Schaubert’s Law of Conspiracies

It seems presumptuous to title a law about conspiracies and conspiracy theories after oneself and yet it is the nature of these sorts of laws tend to end up titled after the last names of their authors anyways, so the title’s more of a resignation to convention than an outgrowth of arrogance or pretense. Obviously if this syllogism exists somewhere else, please tell me as soon as possible. I’ll be delighted to remove my name from it, fade into obscurity, and post the better syllogism.

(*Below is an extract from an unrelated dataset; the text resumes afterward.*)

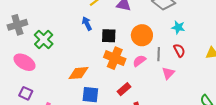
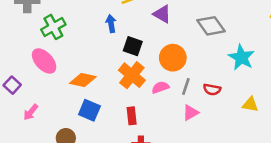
cyan star: (178, 27) -> (241, 57), moved, size x1.5
red semicircle: (179, 50) -> (212, 89), turned 112
pink ellipse: (24, 62) -> (44, 61), moved
red rectangle: (124, 89) -> (132, 116), turned -72

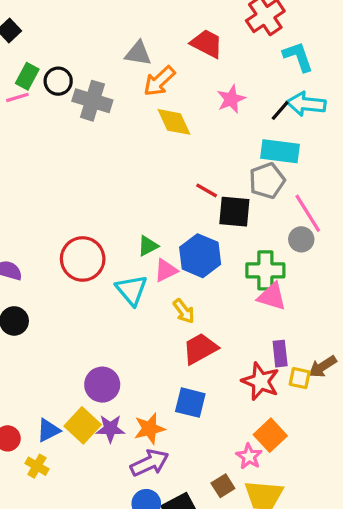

Happy to have you improve upon this in the comments:

  1. Humans conspire with one another to gain power over the powerless, often using secret, illegal, and immoral means. We call this praxis conspiracy.
  2. The powerless, devoid of sufficient information just like every other category of scientist, will come up with hypotheses and theories regarding those conspiracies — those hidden sins — that keep the powerful in power.
  3. Some conspiracy theories turn out to be true and the majority turn out to be false.
  4. The majority turn out to be false because in all scientific inquiry, hypotheses dramatically outnumber conclusions.
  5. Regardless of veracity, most of these hypotheses are yet-to-be proven true or false.
  6. Those yet to be proven true or false are called “conspiracy theories.”
  7. Unlike other theories which in the public eye remain yet-to-be proven, the term “conspiracy theory” is belittling because it implies psychosis. The term carries the weight of psychosis because those who truly do conspire use the sheer number of hypotheses as a way to divide the attention of those who would seek to prove or disprove any given conspiracy. This forces the few remaining observers, researchers, and journalists to obsess over pet theories, compounding this stereotype of psychosis.
  8. Therefore the moment a conspiracy theory is made public without sufficient proof and peer review to prove it is not a conspiracy theory, but rather a true conspiracy, the public at large will preserve status quo by writing off said conspiracy hypothesis the moment those who truly do conspire choose to appeal to the very existence of said conspiracy theory, naming it a “conspiracy theory” before the public at large.
  9. Once written off publicly, the resulting bandwagon effect of labeling any given conspiracy theory, true or false, a “conspiracy theory” will render both proof and peer review exponentially more difficult due to the public shame associated with any given theory that poses a threat to conspirators.
  10. And therefore the mere act shaming reflective and inquiring minds for investigating conspiracy theories is a sort of passive and universal conspiracy that keeps the powerful in power.
EDIT: Per /u/BobCrosswise’s suggestion:

“I would only add that there’s an additional aspect to #7 – I’d say it’s also the case that the reflexive opprobrium heaped on anyone who might dare to publicly mention anything that might be called a ‘conspiracy theory’ actually leads to a situation in which the set of those who continue to investigate them anyway is skewed toward people who are already relatively psychologically unbalanced, since they’re less wary of the reflexive charge that their mere interest in a ‘conspiracy theory’ indicates some intellectual/psychological shortcoming. Those who are more concerned about their images are immediately scared away by the likelihood that if they take the notion seriously, others will judge them harshly.

“So the popular notion that ‘conspiracy theories’ are only taken seriously by stupid and/or crazy people is ultimately somewhat self-fulfilling. Conveniently.”